— TEXTO DA NOTÍCIA —
"""

Uma sondagem com um focus group sugere que o atentado de Manchester da semana passada não deve ter influência no sentido de voto dos eleitores indecisos nas eleições gerais do Reino Unido, marcadas para dia 8 de junho. É essa a conclusão do estudo da consultora Britain Thinks, que fez entrevistas individuais com grupos de eleitores indecisos em Hartlepool, Birmingham, Cambridge, Glasgow, Wells e Harrow.

Segundo o The Guardian um eleitora identificada como Laura, cujo círculo eleitoral, Cambridge, elege deputados trabalhistas e liberais desde 1992, disse que o atentado não teria “provalvemente influência nenhuma”. Ainda assim, levou-a a questionar se “Jeremy Corbyn [candidato do Partido Trabalhista] seria de certa forma mais brando do que a atacar [o atentado] do que Theresa May”.

No mesmo círculo eleitoral, Laura disse: “Acho que vou ter em conta quem é, de forma geral, um líder forte e quem podia manter-se firme perante um ataque terrorista horrendo neste país”. Outro eleitor, identificado como Carl, proveniente de um círculo eleitoral que vota no Partido Trabalhista desde a sua fundação em 1974, disse que “para ser honesto, provavelmente [o atentado] não vai afetar muito, uma vez que independentemente do partido de cada um foi uma tragédia”.

Uma eleitora, identificada como Stephanie, disse que podia mudar a sua orientação de voto. “Se um dos partidos usar o ataque como uma desculpa para avançar as suas ideias na campanha para melhorar as suas hipóteses, então eu não vou votar nesse partido”, disse.

Sobre a reação de Theresa May ao atentado de 22 de maio, as respostas foram positivas para a primeira-ministra britânica e candidata do Partido Conservador, também conhecidos como tories. “Ela demonstrou compaixão. Mas é isso que se espera de uma primeira-ministra”, disse uma eleitora chamada Anjalee. “Ela disse e fez tudo bem. Foi muito bom vê-la a condenar os EUA pelo seu abuso de confiança, o que a destaca de primeiros-ministros anteriores”, disse Nathan, do círculo eleitoral de Birmingham Erdington.

"""

— DETALHES DA TAREFA —
Responda com base na notícia sobre as eleições no Reino Unido:
1. Para que dia estão marcadas as eleições gerais?
2. Desde que ano o círculo eleitoral de Cambridge elege deputados trabalhistas e liberais?
3. De que círculo eleitoral é o eleitor Nathan?
O material a seguir não tem nenhuma relação com esta notícia.

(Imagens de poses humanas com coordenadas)

"""

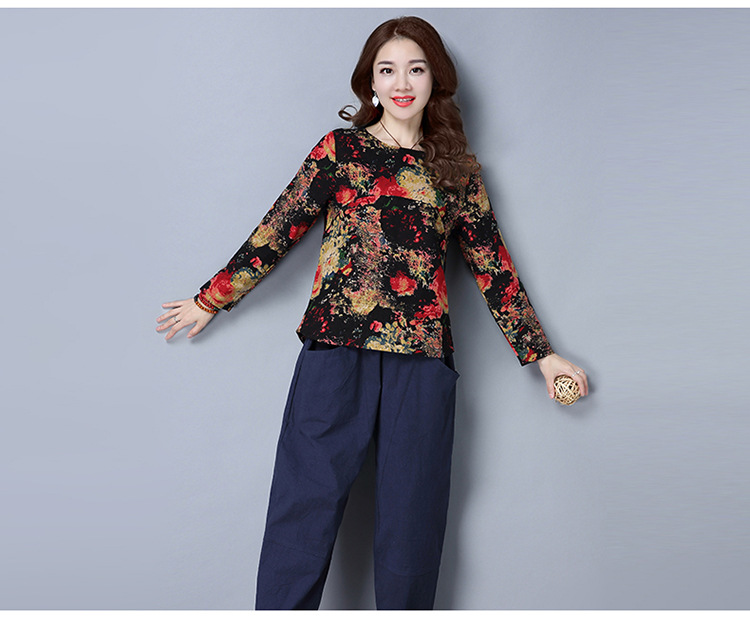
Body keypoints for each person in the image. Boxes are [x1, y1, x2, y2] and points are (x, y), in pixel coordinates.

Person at [156, 16, 588, 610]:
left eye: (415, 69)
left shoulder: (458, 172)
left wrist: (542, 354)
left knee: (413, 525)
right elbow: (279, 228)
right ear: (370, 82)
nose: (401, 83)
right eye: (387, 70)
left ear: (436, 79)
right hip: (336, 354)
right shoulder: (341, 152)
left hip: (422, 363)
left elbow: (494, 268)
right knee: (302, 513)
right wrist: (212, 298)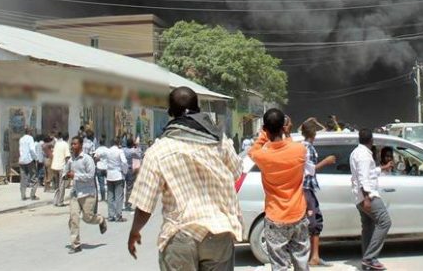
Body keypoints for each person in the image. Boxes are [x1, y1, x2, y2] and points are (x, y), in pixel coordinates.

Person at [127, 87, 242, 270]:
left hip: (180, 235)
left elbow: (145, 203)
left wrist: (135, 231)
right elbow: (236, 172)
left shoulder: (158, 150)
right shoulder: (220, 141)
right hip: (219, 233)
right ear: (198, 109)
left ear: (170, 113)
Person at [248, 109, 309, 270]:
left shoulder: (262, 156)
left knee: (279, 265)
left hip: (275, 217)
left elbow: (252, 151)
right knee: (301, 261)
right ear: (284, 127)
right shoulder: (300, 150)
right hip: (298, 214)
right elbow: (293, 147)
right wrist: (287, 134)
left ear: (265, 129)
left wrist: (263, 134)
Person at [350, 128, 393, 271]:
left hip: (360, 197)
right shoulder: (364, 155)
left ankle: (366, 260)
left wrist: (383, 168)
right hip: (368, 196)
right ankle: (370, 258)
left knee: (368, 227)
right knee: (385, 222)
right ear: (371, 140)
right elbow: (363, 178)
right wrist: (367, 198)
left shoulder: (357, 152)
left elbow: (369, 173)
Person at [301, 119, 336, 267]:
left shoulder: (303, 144)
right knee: (314, 221)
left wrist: (312, 121)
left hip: (308, 188)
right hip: (306, 188)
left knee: (314, 220)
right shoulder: (307, 148)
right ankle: (313, 257)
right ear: (313, 133)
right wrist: (326, 161)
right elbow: (310, 169)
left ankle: (314, 256)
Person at [65, 136, 107, 253]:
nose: (73, 146)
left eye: (75, 144)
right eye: (72, 144)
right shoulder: (71, 160)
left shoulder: (87, 159)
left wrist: (75, 176)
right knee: (73, 218)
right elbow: (66, 170)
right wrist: (66, 175)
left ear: (81, 145)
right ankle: (76, 245)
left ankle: (100, 220)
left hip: (87, 193)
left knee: (87, 218)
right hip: (75, 193)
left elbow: (90, 176)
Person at [103, 137, 128, 222]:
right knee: (119, 196)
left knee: (110, 196)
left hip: (109, 175)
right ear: (118, 143)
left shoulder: (107, 151)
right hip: (118, 175)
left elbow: (105, 162)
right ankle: (118, 215)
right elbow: (124, 162)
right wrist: (125, 171)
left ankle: (111, 215)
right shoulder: (119, 151)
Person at [18, 127, 39, 201]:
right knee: (34, 178)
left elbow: (20, 150)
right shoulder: (30, 138)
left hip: (22, 160)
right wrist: (36, 158)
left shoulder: (21, 139)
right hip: (29, 160)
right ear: (30, 132)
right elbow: (32, 149)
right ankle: (32, 195)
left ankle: (23, 196)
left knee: (23, 178)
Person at [52, 133, 71, 207]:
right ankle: (60, 201)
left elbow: (54, 154)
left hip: (54, 166)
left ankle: (55, 201)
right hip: (61, 166)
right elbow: (67, 157)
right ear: (67, 138)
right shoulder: (66, 144)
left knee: (57, 185)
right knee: (62, 185)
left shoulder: (57, 144)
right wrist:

"""

— RESPOSTA ESCRITA —
1. 8 de junho.
2. Desde 1992.
3. Birmingham Erdington.